* [Information given]
■ ■ ■ ■ ■ ■ ■

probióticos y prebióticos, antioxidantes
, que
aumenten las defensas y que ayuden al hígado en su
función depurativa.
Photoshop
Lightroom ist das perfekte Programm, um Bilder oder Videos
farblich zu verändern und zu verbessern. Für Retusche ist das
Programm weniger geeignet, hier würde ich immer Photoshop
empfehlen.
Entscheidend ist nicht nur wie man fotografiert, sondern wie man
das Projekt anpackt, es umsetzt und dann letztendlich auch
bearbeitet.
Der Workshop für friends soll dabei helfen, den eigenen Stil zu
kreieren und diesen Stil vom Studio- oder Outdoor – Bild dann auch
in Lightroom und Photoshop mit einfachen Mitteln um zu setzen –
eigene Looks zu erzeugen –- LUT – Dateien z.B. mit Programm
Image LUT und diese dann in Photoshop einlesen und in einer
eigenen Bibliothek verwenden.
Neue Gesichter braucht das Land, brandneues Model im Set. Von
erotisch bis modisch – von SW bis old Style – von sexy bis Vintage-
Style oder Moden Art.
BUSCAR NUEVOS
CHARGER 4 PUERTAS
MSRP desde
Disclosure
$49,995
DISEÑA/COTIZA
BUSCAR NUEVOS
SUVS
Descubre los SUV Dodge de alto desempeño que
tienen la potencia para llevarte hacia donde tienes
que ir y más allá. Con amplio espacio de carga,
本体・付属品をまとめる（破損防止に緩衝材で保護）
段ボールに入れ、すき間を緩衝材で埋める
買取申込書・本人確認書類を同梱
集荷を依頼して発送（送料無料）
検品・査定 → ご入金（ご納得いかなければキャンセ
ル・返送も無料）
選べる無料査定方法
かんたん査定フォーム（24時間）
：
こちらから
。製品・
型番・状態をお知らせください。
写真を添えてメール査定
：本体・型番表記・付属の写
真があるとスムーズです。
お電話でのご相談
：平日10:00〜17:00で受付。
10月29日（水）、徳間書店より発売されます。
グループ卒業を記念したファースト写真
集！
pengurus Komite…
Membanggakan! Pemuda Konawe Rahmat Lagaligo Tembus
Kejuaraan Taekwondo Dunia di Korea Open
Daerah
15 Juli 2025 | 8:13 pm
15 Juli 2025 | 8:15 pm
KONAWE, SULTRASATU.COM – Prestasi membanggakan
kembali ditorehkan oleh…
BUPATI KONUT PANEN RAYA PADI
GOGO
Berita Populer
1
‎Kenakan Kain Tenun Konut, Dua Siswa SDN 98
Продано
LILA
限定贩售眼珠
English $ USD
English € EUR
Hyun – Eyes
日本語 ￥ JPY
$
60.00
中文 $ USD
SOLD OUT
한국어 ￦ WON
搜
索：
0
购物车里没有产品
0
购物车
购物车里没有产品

■ ■ ■ ■ ■ ■ ■

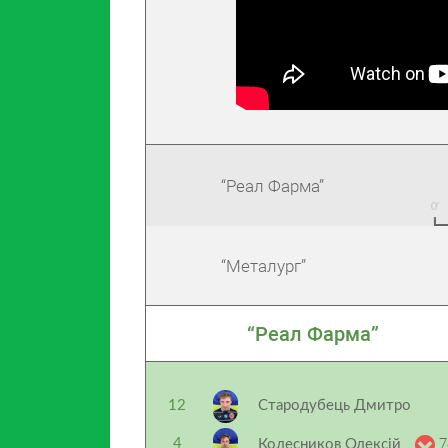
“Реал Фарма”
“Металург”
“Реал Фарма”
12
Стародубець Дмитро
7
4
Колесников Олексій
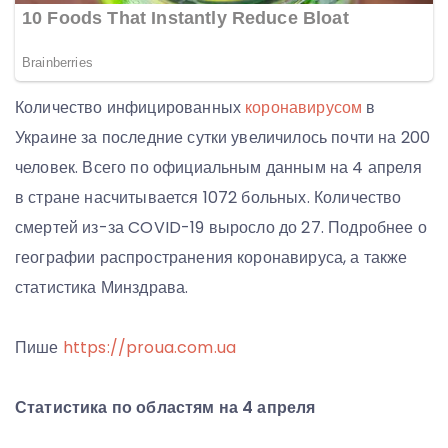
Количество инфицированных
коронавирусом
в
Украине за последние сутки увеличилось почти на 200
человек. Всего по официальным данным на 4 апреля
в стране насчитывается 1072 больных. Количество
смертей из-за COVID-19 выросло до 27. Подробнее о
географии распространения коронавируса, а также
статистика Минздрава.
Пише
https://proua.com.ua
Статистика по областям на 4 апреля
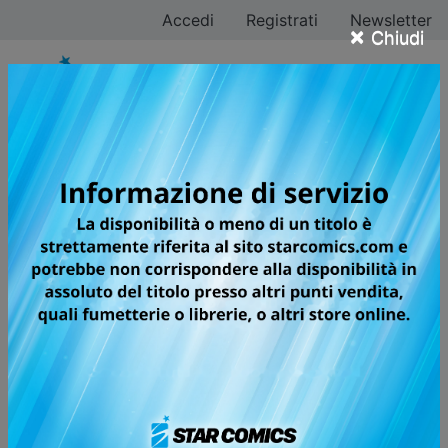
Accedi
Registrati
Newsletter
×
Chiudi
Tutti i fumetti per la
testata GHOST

■ ■ ■ ■ ■ ■ ■

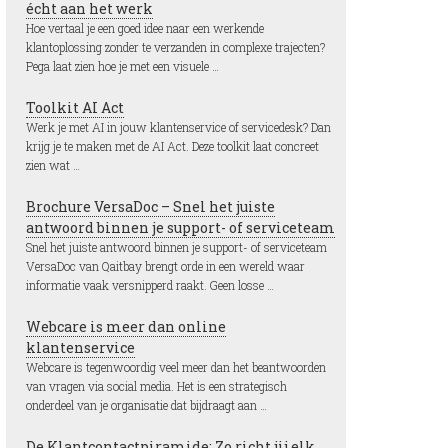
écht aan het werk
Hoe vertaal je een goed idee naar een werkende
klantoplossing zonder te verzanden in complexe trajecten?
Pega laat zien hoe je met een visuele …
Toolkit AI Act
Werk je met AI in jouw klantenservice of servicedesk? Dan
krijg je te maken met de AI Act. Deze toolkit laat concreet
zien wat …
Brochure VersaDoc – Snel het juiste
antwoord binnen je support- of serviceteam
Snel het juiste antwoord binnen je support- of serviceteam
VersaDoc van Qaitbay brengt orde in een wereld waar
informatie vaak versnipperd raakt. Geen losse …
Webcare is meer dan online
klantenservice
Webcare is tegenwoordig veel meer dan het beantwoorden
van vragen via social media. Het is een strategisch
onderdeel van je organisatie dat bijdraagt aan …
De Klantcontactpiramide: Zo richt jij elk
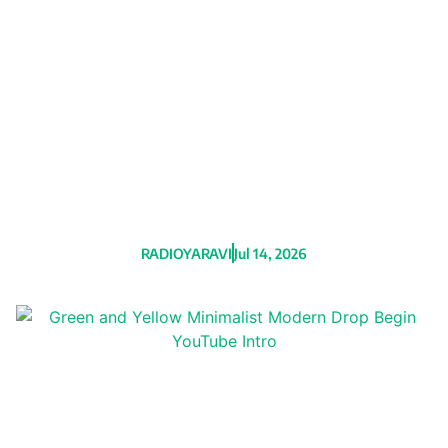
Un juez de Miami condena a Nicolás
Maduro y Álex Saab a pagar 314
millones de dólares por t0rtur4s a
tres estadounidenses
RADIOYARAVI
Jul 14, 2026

■ ■ ■ ■ ■ ■ ■

* [Required work] Copy all lines of the listing above that contain the string "serviceteam".

* [Result]
antwoord binnen je support- of serviceteam
Snel het juiste antwoord binnen je support- of serviceteam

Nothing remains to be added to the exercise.